Agar setiap orang dapat mengetahuinya, memerintahkan pengundangan
Peraturan Daerah ini dengan penempatannya dalam Lembaran Daerah
Kabupaten Gresik.
Disahkan di : Gresik
Pada tanggal : 20 Nopember 2001
BUPATI GRESIK
TTD
Drs. KH. ROBBACH MA’SUM
Diundangkan di : Gresik
Pada Tanggal : 21 Nopember 2001
SEKRETARIS DAERAH KABUPATEN
GRESIK
TTD
Drs. G U N A W A N, MSi Pembina Utama Muda
Nip. 010 080 491
LEMBARAN DAERAH KABUPATEN GRESIK TAHUN 2001 NOMOR 8 SERI C.
PENJELASAN
ATAS
PERATURAN DAERAH KABUPATEN GRESIK
NOMOR 19 TAHUN 2001
TENTANG
KEPELABUHANAN DI KABUPATEN GRESIK
I. PENJELASAN UMUM
a. Kabupaten Gresik dengan posisinya yang memiliki geostrategis secara internasional dan
memiliki bentang garis pantai yang sangat menunjang perkembangan Kabupaten Gresik
pada masa yang akan datang sesuai dengan perencanaan nasional sebagai daerah
pengembangan kawasan andalan untuk kegiatan Pelabuhan, Industri, Perdagangan, Jasa dan
Pariwisata.
Bentang alam tersebut terutama potensi kelautan dengan panjang pantai, struktur
fisik pantai, kedalaman alamiah laut dan kecilnya pendangkalan serta posisi geografis Selat
Madura sebagai jalur pelayaran internasional sangat menunjang bagi pengembangan
pelabuhan. Dengan potensi ini, pelabuhan merupakan Development Agent yang mempunyai
multiplier effect yang sangat besar pengaruhnya terhadap kegiatan ekonomi dan
pertumbuhan.
Sebagai Development Agent, pelabuhan di Kabupaten Gresik dapat memberikan
nilai tambah dan efisiensi biaya transportasi sehingga biaya produksi akan lebih rendah dan
akhirnya mempengaruhi biaya yang harus dibayar masyarakat. Pengaruh lebih lanjut adalah
daya tariknya terhadap investasi swasta dan penyerapan tenaga kerja sehingga akan
menjadikan Kabupaten Gresik sebagai pusat pertumbuhan yang dapat memberikan
kontribusi yang signifikan terhadap pertumbuhan ekonomi Nasional.
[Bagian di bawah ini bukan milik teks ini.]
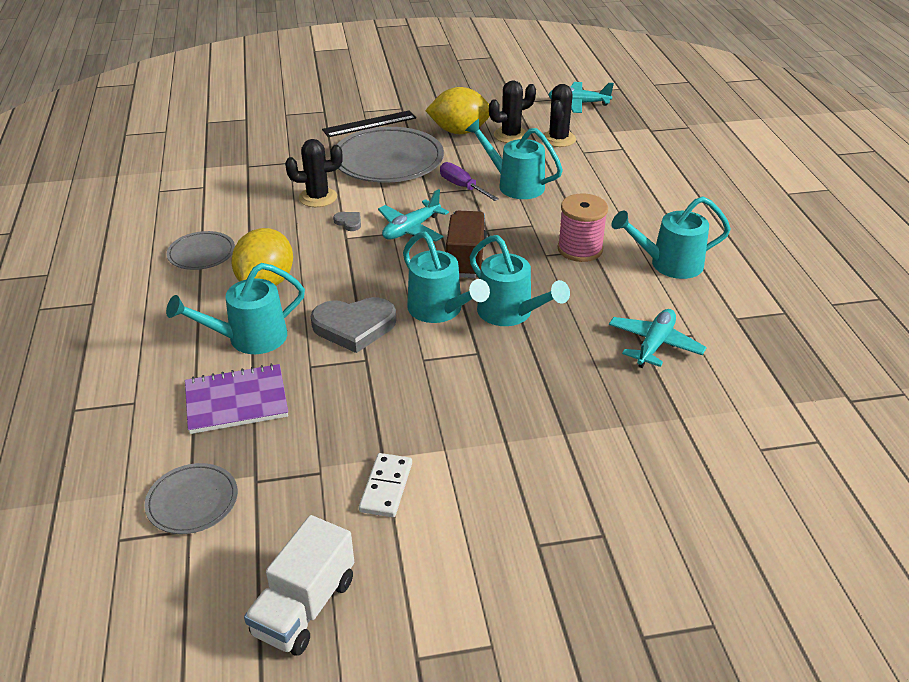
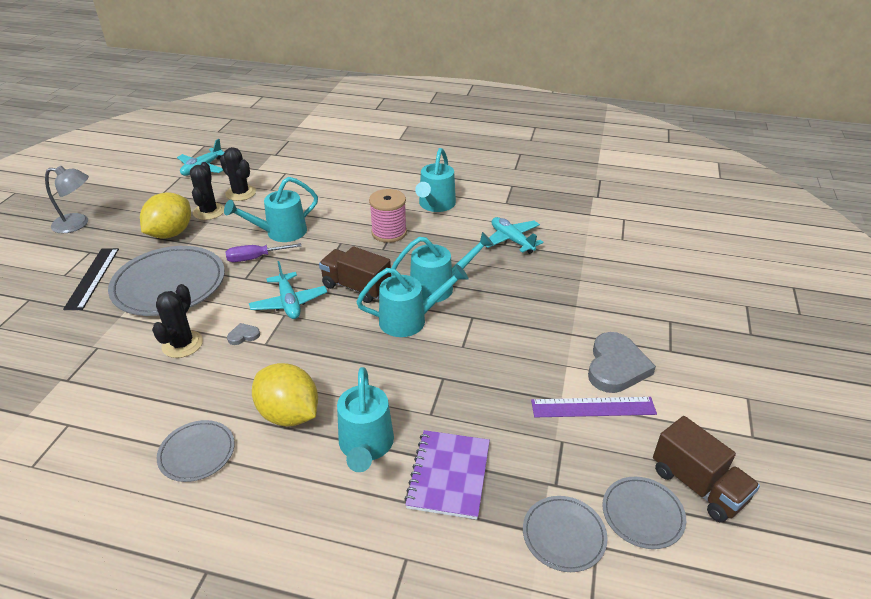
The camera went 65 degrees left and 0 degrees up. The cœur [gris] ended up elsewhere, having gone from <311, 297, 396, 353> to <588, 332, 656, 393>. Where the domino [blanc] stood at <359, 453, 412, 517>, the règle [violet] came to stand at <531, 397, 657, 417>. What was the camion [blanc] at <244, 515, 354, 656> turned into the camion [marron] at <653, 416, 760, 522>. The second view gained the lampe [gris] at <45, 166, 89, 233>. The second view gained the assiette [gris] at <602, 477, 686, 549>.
Kondisi di atas dapat dicapai apabila ketentuan operasional sebagai Development
Agent dipenuhi. Ketentuan tersebut diataranya adalah persaingan usaha yang sehat dan
kompetitif tanpa adanya pemberian monopoli kepada salah satu pihak yang akan berakibat
tidak efisiennya biaya produksi (ekonomi biaya tinggi).
Pencapaian kondisi ideal sebagaimana yang diharapkan, terdapat kendala karena
adanya hal normatif yang dilanggar dan akhirnya sangat merugikan secara keseluruhan
karena multiplier effect yang diharapkan tidak terjadi. Hal normatif tersebut adalah adanya
monopoli gang dilakukan sebuah perusahaan (Corporate) yaitu PT. (Persero) Pelindo III.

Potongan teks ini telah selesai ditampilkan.